The Court then moved to Kingsesse and its next session was held October 13. The same justices with the addition of George Browne, who qualified at the opening of the court.

Slander suits were the order of the day. That between Claes Cram and Hans Peters is interesting. Cram claimed Peters called him a thief, and two witnesses swore that they heard Peters say that Cram had stolen aboard a ship and in the same manner stole all his riches. The verdict was that since the defendant was not able to prove “what he hath said or any part thereof the Court ordered that ye defendant openly shall declare himself a liar and that he shall further declare ye plaintiff to be an honest man and pay twenty gilders to ye plaintiff for his loss of time, together with the cost of ye suite.”

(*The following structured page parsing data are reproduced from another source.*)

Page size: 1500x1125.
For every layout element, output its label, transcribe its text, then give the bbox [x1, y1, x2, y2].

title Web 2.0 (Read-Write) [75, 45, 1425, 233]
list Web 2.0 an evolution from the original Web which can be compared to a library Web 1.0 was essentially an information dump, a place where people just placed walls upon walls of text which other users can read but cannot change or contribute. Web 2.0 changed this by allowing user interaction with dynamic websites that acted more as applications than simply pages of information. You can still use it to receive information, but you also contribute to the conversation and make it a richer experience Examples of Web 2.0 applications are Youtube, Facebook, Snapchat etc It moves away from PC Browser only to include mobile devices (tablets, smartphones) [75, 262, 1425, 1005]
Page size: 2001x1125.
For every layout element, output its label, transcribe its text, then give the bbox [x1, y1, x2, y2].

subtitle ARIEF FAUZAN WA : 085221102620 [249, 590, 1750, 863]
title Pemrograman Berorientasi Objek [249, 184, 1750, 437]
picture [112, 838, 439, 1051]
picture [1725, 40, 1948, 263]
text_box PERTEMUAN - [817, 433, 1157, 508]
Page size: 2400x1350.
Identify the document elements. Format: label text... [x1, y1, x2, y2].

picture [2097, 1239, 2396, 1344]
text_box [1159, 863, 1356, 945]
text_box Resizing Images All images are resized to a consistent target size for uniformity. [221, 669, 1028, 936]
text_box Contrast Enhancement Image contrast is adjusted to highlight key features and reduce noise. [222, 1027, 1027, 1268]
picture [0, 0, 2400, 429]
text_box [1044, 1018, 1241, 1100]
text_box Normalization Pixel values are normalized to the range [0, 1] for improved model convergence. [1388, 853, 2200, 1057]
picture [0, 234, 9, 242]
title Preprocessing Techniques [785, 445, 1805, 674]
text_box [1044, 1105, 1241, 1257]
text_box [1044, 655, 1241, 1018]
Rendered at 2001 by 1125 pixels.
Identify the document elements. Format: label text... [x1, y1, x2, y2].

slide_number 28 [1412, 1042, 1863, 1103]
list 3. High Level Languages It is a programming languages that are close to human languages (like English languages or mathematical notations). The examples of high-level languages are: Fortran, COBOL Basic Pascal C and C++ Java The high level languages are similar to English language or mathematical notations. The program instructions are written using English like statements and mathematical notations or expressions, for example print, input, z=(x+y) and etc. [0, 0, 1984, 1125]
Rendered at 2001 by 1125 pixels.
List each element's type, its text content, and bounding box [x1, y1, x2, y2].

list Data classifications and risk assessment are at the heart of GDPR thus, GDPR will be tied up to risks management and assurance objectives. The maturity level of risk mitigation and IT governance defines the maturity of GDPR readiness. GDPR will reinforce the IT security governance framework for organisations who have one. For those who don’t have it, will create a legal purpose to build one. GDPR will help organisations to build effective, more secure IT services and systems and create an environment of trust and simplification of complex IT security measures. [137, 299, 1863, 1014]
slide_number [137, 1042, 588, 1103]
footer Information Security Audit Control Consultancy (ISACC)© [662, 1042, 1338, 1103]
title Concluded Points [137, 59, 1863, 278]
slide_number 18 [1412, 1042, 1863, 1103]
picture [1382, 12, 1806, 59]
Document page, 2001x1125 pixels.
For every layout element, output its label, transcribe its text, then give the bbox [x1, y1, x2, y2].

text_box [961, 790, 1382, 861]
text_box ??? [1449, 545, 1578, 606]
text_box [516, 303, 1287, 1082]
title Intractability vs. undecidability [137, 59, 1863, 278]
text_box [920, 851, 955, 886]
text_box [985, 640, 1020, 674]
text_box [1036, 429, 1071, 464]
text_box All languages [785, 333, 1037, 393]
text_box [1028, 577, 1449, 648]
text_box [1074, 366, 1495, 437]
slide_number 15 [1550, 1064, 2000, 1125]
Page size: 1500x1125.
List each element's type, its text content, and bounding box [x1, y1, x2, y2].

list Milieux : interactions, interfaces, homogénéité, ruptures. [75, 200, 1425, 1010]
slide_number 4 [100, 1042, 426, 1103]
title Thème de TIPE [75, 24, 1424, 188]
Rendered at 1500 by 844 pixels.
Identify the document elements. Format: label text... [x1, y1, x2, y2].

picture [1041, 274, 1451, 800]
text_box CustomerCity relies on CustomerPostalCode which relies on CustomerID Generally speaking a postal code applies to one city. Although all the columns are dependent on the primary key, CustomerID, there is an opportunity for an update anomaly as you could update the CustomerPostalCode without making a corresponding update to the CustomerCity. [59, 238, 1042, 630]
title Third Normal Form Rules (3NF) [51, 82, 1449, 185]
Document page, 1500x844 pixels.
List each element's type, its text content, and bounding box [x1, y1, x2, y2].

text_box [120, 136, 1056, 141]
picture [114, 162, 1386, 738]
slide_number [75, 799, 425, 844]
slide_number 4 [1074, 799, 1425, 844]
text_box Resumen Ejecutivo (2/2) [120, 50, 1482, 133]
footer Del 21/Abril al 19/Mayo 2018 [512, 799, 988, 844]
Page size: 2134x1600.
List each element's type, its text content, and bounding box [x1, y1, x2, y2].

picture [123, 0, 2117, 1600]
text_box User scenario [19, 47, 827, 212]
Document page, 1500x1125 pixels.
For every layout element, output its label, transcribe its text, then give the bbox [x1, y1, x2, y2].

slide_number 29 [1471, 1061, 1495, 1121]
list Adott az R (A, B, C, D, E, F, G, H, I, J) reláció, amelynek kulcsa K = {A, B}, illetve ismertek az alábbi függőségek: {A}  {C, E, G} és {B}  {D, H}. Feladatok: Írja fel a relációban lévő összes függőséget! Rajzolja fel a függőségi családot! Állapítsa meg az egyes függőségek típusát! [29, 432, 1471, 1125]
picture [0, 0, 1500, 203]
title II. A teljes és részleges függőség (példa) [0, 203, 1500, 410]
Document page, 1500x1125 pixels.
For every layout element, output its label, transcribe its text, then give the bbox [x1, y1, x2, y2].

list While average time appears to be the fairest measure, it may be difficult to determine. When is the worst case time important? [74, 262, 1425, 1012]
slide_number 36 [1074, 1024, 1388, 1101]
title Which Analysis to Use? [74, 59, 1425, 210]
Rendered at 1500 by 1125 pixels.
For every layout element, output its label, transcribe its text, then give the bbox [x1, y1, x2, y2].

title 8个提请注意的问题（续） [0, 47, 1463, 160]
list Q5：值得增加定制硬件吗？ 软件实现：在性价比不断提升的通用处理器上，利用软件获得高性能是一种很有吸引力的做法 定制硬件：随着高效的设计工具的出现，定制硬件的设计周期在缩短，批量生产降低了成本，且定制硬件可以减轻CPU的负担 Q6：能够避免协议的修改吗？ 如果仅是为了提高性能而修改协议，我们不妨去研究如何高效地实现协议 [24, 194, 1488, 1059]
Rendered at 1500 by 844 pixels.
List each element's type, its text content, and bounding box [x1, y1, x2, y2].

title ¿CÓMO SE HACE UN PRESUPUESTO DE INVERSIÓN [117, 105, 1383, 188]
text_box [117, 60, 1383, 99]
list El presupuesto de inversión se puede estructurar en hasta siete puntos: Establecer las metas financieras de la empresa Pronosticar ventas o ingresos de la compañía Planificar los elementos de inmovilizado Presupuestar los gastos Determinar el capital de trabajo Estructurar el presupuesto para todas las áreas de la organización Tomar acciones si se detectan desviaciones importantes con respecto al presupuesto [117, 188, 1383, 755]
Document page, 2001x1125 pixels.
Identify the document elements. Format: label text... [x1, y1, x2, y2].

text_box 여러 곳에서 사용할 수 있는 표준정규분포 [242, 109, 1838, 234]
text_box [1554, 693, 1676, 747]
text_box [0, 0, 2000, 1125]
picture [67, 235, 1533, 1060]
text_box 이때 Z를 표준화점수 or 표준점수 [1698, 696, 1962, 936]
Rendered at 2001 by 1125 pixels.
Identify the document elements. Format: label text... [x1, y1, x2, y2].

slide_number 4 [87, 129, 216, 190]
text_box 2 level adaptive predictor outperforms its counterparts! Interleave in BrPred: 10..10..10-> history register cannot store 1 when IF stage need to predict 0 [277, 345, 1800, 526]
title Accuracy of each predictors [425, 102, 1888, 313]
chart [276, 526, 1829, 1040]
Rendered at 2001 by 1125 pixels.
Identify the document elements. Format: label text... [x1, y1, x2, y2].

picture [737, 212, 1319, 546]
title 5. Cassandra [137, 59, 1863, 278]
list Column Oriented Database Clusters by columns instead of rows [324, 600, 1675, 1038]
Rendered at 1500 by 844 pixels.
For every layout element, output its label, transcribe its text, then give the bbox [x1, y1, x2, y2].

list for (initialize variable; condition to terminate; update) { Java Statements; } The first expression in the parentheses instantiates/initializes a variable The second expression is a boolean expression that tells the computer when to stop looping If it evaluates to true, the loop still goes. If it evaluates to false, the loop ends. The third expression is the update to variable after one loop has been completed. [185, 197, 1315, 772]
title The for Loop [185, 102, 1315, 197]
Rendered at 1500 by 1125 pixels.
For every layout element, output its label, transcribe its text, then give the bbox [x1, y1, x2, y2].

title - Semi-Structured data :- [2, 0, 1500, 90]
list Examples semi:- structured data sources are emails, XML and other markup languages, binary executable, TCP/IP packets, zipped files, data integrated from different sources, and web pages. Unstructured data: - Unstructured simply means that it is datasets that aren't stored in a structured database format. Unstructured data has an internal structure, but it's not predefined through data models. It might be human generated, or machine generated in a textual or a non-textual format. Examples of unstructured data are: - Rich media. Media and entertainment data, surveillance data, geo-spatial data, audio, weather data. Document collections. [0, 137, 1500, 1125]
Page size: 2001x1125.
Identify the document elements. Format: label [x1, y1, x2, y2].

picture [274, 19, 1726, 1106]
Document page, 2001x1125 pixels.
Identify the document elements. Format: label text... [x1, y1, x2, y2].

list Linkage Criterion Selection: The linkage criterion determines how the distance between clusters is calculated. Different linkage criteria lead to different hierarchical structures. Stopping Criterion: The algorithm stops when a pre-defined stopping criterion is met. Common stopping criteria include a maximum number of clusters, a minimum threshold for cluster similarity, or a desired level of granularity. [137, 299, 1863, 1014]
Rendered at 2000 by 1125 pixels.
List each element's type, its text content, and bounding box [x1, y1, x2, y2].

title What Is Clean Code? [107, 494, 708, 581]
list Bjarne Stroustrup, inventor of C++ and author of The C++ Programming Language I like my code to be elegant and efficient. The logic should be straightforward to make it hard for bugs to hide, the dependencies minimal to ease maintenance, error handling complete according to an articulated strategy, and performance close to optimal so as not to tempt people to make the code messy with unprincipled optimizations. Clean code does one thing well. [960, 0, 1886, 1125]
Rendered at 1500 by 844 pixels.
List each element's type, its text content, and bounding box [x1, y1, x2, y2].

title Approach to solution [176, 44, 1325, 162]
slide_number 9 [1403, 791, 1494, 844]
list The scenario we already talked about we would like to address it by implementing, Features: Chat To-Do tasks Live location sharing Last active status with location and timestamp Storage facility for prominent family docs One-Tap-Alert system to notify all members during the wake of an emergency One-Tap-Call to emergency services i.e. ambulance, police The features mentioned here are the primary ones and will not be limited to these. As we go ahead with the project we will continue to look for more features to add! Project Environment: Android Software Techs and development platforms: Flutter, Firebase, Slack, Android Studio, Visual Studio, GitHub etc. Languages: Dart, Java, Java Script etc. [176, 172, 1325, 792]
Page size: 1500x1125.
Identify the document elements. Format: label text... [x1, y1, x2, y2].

Hans Jurian declared that Moens Staecket, during September, assaulted and beat him at his own door, followed him into his house, calling him a rogue and a dog and a thousand more names, and moreover threatened to kill Jurian whenever he met him.

One witness swore that he saw the defendant all bloody and he told him Jurian did it, that Staecket later appeared “on horseback and called for his sword, his gun, powder and shot and then rode before Hans Jurian’s door and, calling him, saying you dog, you rogue, come out, I will shoot you a bullet through your head.”

The Court bound both over to keep the peace for one year and six weeks, under penalty of £40 of lawful money of England, to be paid by him that shall first break ye peace. Staecket was also fined 200 gilders; the costs of the case were divided between the litigants.

Later in the same day the same Staecket was defendant in another action brought by the presiding justice, Otto Ernest Cock, complaining that Staecket maliciously defamed and slandered him by calling him a hog thief. The defendant protested that he never knew, heard or saw the plaintiff steal a hog, and that he to his knowledge never said any such thing but that he hath said it, as the witness doth affirm, that it must have been, when he was in his drink, and he humbly desired forgiveness, since he finds himself in a great fault. Staecket was ordered to openly declare that Justice Cock was not a hog thief, and he was fined 1000 gilders.

There were eleven cases tried this day, one, at least, before a jury. Nine petitions were disposed of and the Court issued a written direction for the overseers of the highways. Certainly a busy day in court.

The Court adjourned until second Tuesday of ye month of March next ensuing.